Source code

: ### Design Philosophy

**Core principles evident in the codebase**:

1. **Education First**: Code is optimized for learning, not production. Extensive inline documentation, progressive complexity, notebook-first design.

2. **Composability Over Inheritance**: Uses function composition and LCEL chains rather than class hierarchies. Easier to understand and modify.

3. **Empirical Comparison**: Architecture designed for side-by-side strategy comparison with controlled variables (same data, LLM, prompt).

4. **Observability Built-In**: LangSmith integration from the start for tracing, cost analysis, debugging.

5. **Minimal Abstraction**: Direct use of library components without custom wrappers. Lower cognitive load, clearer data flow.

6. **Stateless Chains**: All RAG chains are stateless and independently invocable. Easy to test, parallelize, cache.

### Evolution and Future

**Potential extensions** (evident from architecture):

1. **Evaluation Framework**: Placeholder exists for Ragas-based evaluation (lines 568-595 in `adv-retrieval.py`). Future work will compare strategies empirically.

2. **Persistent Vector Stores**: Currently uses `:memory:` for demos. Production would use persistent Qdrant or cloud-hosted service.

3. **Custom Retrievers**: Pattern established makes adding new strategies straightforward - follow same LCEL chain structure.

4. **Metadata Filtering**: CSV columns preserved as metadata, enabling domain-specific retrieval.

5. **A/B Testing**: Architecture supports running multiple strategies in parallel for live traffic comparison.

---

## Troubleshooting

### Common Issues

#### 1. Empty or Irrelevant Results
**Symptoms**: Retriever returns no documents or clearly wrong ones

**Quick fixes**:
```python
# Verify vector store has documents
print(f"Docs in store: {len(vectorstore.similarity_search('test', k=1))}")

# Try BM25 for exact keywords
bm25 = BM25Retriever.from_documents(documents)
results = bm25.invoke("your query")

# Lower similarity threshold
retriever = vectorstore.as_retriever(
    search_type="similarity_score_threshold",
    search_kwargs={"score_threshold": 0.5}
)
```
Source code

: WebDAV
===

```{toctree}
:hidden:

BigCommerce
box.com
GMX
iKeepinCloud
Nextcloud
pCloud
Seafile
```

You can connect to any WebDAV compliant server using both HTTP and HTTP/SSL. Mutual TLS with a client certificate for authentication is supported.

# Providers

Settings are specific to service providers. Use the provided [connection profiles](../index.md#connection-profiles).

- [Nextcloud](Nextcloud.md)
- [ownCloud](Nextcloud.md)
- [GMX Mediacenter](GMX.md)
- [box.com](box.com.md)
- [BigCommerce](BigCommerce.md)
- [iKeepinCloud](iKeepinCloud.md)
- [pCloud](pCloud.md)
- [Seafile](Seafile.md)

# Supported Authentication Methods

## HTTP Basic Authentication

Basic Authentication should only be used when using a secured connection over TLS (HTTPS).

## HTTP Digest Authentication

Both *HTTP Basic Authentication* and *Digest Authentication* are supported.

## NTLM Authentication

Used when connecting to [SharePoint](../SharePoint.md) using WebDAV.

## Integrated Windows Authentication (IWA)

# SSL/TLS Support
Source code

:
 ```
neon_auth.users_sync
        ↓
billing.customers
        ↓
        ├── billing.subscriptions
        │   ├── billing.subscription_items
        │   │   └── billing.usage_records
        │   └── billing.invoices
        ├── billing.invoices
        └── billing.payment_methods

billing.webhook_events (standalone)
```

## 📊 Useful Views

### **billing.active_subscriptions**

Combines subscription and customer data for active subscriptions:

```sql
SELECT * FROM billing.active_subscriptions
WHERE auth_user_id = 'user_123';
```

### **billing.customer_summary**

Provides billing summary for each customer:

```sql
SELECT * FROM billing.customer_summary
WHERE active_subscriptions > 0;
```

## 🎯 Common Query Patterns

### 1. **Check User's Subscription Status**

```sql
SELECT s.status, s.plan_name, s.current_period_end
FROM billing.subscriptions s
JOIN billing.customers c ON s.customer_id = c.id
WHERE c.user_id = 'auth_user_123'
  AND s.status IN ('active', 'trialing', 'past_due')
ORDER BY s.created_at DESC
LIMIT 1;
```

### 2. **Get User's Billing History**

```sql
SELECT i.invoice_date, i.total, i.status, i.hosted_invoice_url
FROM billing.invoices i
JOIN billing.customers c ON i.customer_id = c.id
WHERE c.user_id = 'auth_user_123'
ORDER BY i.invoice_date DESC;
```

## [Task item]
Return all the data exactly as given.

## [Task solution]
Source code

: ### Design Philosophy

**Core principles evident in the codebase**:

1. **Education First**: Code is optimized for learning, not production. Extensive inline documentation, progressive complexity, notebook-first design.

2. **Composability Over Inheritance**: Uses function composition and LCEL chains rather than class hierarchies. Easier to understand and modify.

3. **Empirical Comparison**: Architecture designed for side-by-side strategy comparison with controlled variables (same data, LLM, prompt).

4. **Observability Built-In**: LangSmith integration from the start for tracing, cost analysis, debugging.

5. **Minimal Abstraction**: Direct use of library components without custom wrappers. Lower cognitive load, clearer data flow.

6. **Stateless Chains**: All RAG chains are stateless and independently invocable. Easy to test, parallelize, cache.

### Evolution and Future

**Potential extensions** (evident from architecture):

1. **Evaluation Framework**: Placeholder exists for Ragas-based evaluation (lines 568-595 in `adv-retrieval.py`). Future work will compare strategies empirically.

2. **Persistent Vector Stores**: Currently uses `:memory:` for demos. Production would use persistent Qdrant or cloud-hosted service.

3. **Custom Retrievers**: Pattern established makes adding new strategies straightforward - follow same LCEL chain structure.

4. **Metadata Filtering**: CSV columns preserved as metadata, enabling domain-specific retrieval.

5. **A/B Testing**: Architecture supports running multiple strategies in parallel for live traffic comparison.

---

## Troubleshooting

### Common Issues

#### 1. Empty or Irrelevant Results
**Symptoms**: Retriever returns no documents or clearly wrong ones

**Quick fixes**:
```python
# Verify vector store has documents
print(f"Docs in store: {len(vectorstore.similarity_search('test', k=1))}")

# Try BM25 for exact keywords
bm25 = BM25Retriever.from_documents(documents)
results = bm25.invoke("your query")

# Lower similarity threshold
retriever = vectorstore.as_retriever(
    search_type="similarity_score_threshold",
    search_kwargs={"score_threshold": 0.5}
)
```
Source code

: WebDAV
===

```{toctree}
:hidden:

BigCommerce
box.com
GMX
iKeepinCloud
Nextcloud
pCloud
Seafile
```

You can connect to any WebDAV compliant server using both HTTP and HTTP/SSL. Mutual TLS with a client certificate for authentication is supported.

# Providers

Settings are specific to service providers. Use the provided [connection profiles](../index.md#connection-profiles).

- [Nextcloud](Nextcloud.md)
- [ownCloud](Nextcloud.md)
- [GMX Mediacenter](GMX.md)
- [box.com](box.com.md)
- [BigCommerce](BigCommerce.md)
- [iKeepinCloud](iKeepinCloud.md)
- [pCloud](pCloud.md)
- [Seafile](Seafile.md)

# Supported Authentication Methods

## HTTP Basic Authentication

Basic Authentication should only be used when using a secured connection over TLS (HTTPS).

## HTTP Digest Authentication

Both *HTTP Basic Authentication* and *Digest Authentication* are supported.

## NTLM Authentication

Used when connecting to [SharePoint](../SharePoint.md) using WebDAV.

## Integrated Windows Authentication (IWA)

# SSL/TLS Support
Source code

:
 ```
neon_auth.users_sync
        ↓
billing.customers
        ↓
        ├── billing.subscriptions
        │   ├── billing.subscription_items
        │   │   └── billing.usage_records
        │   └── billing.invoices
        ├── billing.invoices
        └── billing.payment_methods

billing.webhook_events (standalone)
```

## 📊 Useful Views

### **billing.active_subscriptions**

Combines subscription and customer data for active subscriptions:

```sql
SELECT * FROM billing.active_subscriptions
WHERE auth_user_id = 'user_123';
```

### **billing.customer_summary**

Provides billing summary for each customer:

```sql
SELECT * FROM billing.customer_summary
WHERE active_subscriptions > 0;
```

## 🎯 Common Query Patterns

### 1. **Check User's Subscription Status**

```sql
SELECT s.status, s.plan_name, s.current_period_end
FROM billing.subscriptions s
JOIN billing.customers c ON s.customer_id = c.id
WHERE c.user_id = 'auth_user_123'
  AND s.status IN ('active', 'trialing', 'past_due')
ORDER BY s.created_at DESC
LIMIT 1;
```

### 2. **Get User's Billing History**

```sql
SELECT i.invoice_date, i.total, i.status, i.hosted_invoice_url
FROM billing.invoices i
JOIN billing.customers c ON i.customer_id = c.id
WHERE c.user_id = 'auth_user_123'
ORDER BY i.invoice_date DESC;
```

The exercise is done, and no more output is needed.